*Directions*. For this exercise, repeat the records below exactly and omit every picture.
** Records provided follows **
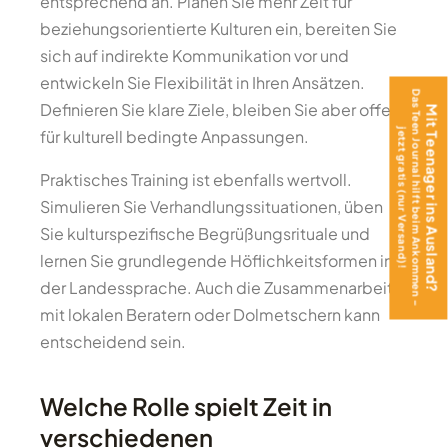
entsprechend an. Planen Sie mehr Zeit für
beziehungsorientierte Kulturen ein, bereiten Sie
sich auf indirekte Kommunikation vor und
entwickeln Sie Flexibilität in Ihren Ansätzen.
Das Teen Journal hilft beim Ankommen –
Definieren Sie klare Ziele, bleiben Sie aber offen
Mit Teenager ins Ausland?
für kulturell bedingte Anpassungen.
jetzt gratis (nur Versand)!
Praktisches Training ist ebenfalls wertvoll.
Simulieren Sie Verhandlungssituationen, üben
Sie kulturspezifische Begrüßungsrituale und
lernen Sie grundlegende Höflichkeitsformen in
der Landessprache. Auch die Zusammenarbeit
mit lokalen Beratern oder Dolmetschern kann
entscheidend sein.
Welche Rolle spielt Zeit in
verschiedenen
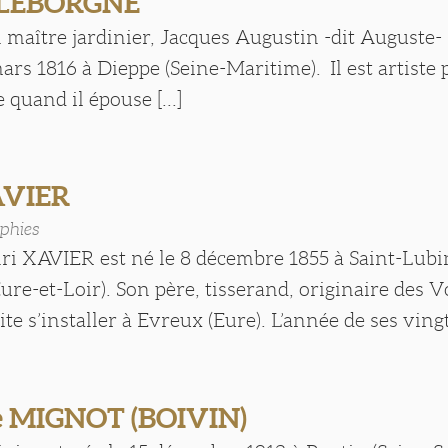
 LEBORGNE
n maître jardinier, Jacques Augustin -dit Auguste
mars 1816 à Dieppe (Seine-Maritime). Il est artiste
e quand il épouse [...]
AVIER
phies
ri XAVIER est né le 8 décembre 1855 à Saint-Lubi
ure-et-Loir). Son père, tisserand, originaire des V
e s’installer à Evreux (Eure). L’année de ses vingt 
e MIGNOT (BOIVIN)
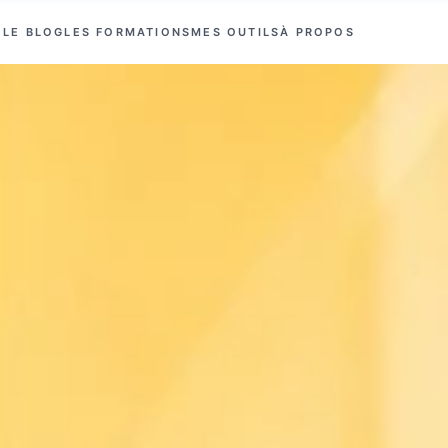
LE BLOG
LES FORMATIONS
MES OUTILS
À PROPOS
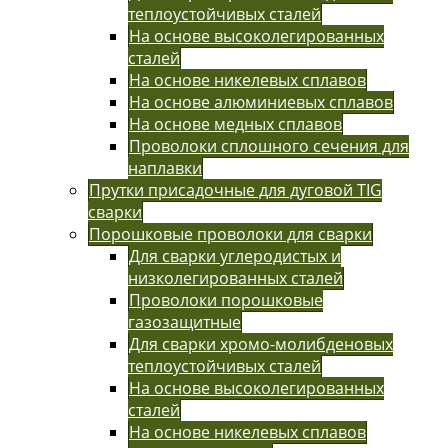
теплоустойчивых сталей
На основе высоколегированных
сталей
На основе никелевых сплавов
На основе алюминиевых сплавов
На основе медных сплавов
Проволоки сплошного сечения для
наплавки
Прутки присадочные для дуговой TIG
сварки
Порошковые проволоки для сварки
Для сварки углеродистых и
низколегированных сталей
Проволоки порошковые
газозащитные
Для сварки хромо-молибденовых
теплоустойчивых сталей
На основе высоколегированных
сталей
На основе никелевых сплавов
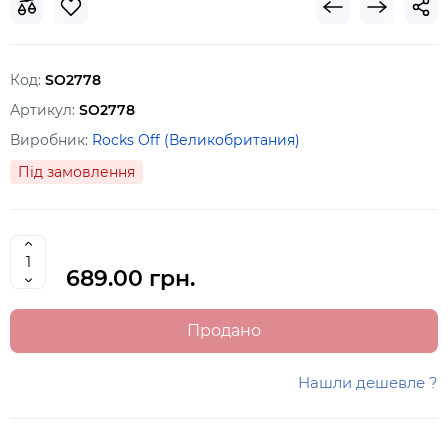
Код:
SO2778
Артикул:
SO2778
Виробник:
Rocks Off (Великобритания)
Під замовлення
689.00 грн.
Продано
Нашли дешевле ?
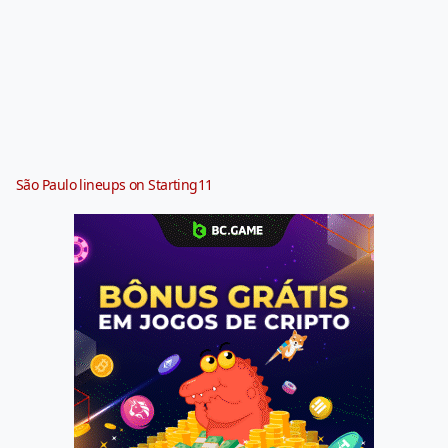
São Paulo lineups on Starting11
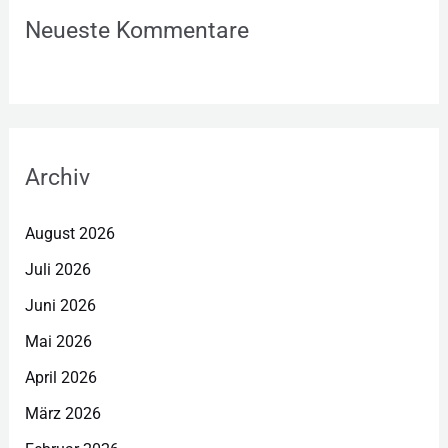
Neueste Kommentare
Archiv
August 2026
Juli 2026
Juni 2026
Mai 2026
April 2026
März 2026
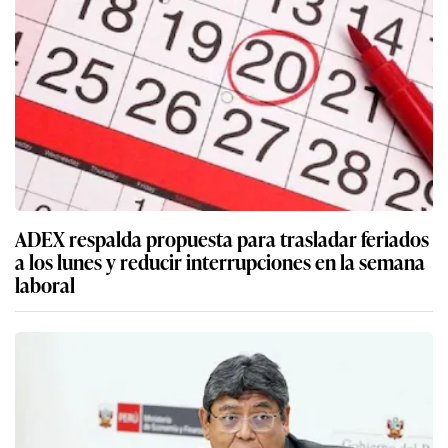
ADEX respalda propuesta para trasladar feriados
a los lunes y reducir interrupciones en la semana
laboral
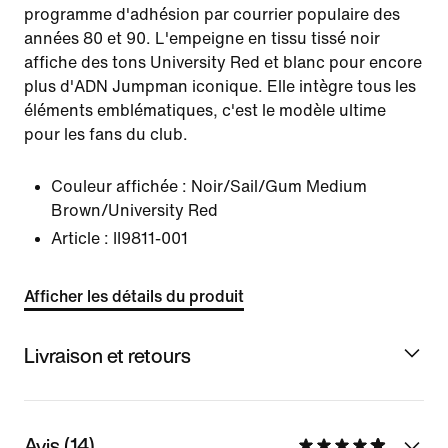
programme d'adhésion par courrier populaire des
années 80 et 90. L'empeigne en tissu tissé noir
affiche des tons University Red et blanc pour encore
plus d'ADN Jumpman iconique. Elle intègre tous les
éléments emblématiques, c'est le modèle ultime
pour les fans du club.
Couleur affichée :
Noir/Sail/Gum Medium
Brown/University Red
Article :
II9811-001
Afficher les détails du produit
Livraison et retours
Avis (14)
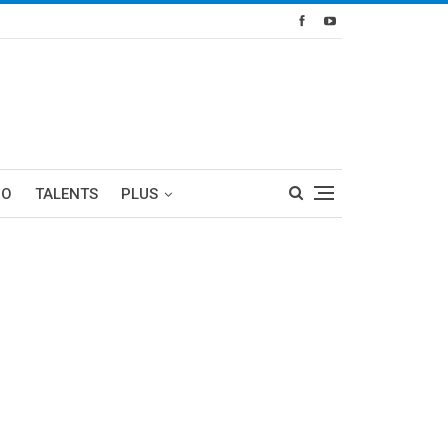
RO
TALENTS
PLUS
** End of Records provided **
*Answer to the problem*.
entsprechend an. Planen Sie mehr Zeit für
beziehungsorientierte Kulturen ein, bereiten Sie
sich auf indirekte Kommunikation vor und
entwickeln Sie Flexibilität in Ihren Ansätzen.
Das Teen Journal hilft beim Ankommen –
Definieren Sie klare Ziele, bleiben Sie aber offen
Mit Teenager ins Ausland?
für kulturell bedingte Anpassungen.
jetzt gratis (nur Versand)!
Praktisches Training ist ebenfalls wertvoll.
Simulieren Sie Verhandlungssituationen, üben
Sie kulturspezifische Begrüßungsrituale und
lernen Sie grundlegende Höflichkeitsformen in
der Landessprache. Auch die Zusammenarbeit
mit lokalen Beratern oder Dolmetschern kann
entscheidend sein.
Welche Rolle spielt Zeit in
verschiedenen
 LEBORGNE
n maître jardinier, Jacques Augustin -dit Auguste
mars 1816 à Dieppe (Seine-Maritime). Il est artiste
e quand il épouse [...]
AVIER
phies
ri XAVIER est né le 8 décembre 1855 à Saint-Lubi
ure-et-Loir). Son père, tisserand, originaire des V
e s’installer à Evreux (Eure). L’année de ses vingt 
e MIGNOT (BOIVIN)
LE BLOG
LES FORMATIONS
MES OUTILS
À PROPOS
теплоустойчивых сталей
На основе высоколегированных
сталей
На основе никелевых сплавов
На основе алюминиевых сплавов
На основе медных сплавов
Проволоки сплошного сечения для
наплавки
Прутки присадочные для дуговой TIG
сварки
Порошковые проволоки для сварки
Для сварки углеродистых и
низколегированных сталей
Проволоки порошковые
газозащитные
Для сварки хромо-молибденовых
теплоустойчивых сталей
На основе высоколегированных
сталей
На основе никелевых сплавов
Код:
SO2778
Артикул:
SO2778
Виробник:
Rocks Off (Великобритания)
Під замовлення
689.00 грн.
Продано
Нашли дешевле ?
São Paulo lineups on Starting11
Neueste Kommentare
Archiv
August 2026
Juli 2026
Juni 2026
Mai 2026
April 2026
März 2026
ADEX respalda propuesta para trasladar feriados
a los lunes y reducir interrupciones en la semana
laboral
programme d'adhésion par courrier populaire des
années 80 et 90. L'empeigne en tissu tissé noir
affiche des tons University Red et blanc pour encore
plus d'ADN Jumpman iconique. Elle intègre tous les
éléments emblématiques, c'est le modèle ultime
pour les fans du club.
Couleur affichée :
Noir/Sail/Gum Medium
Brown/University Red
Article :
II9811-001
Afficher les détails du produit
Livraison et retours
Avis (14)
RO
TALENTS
PLUS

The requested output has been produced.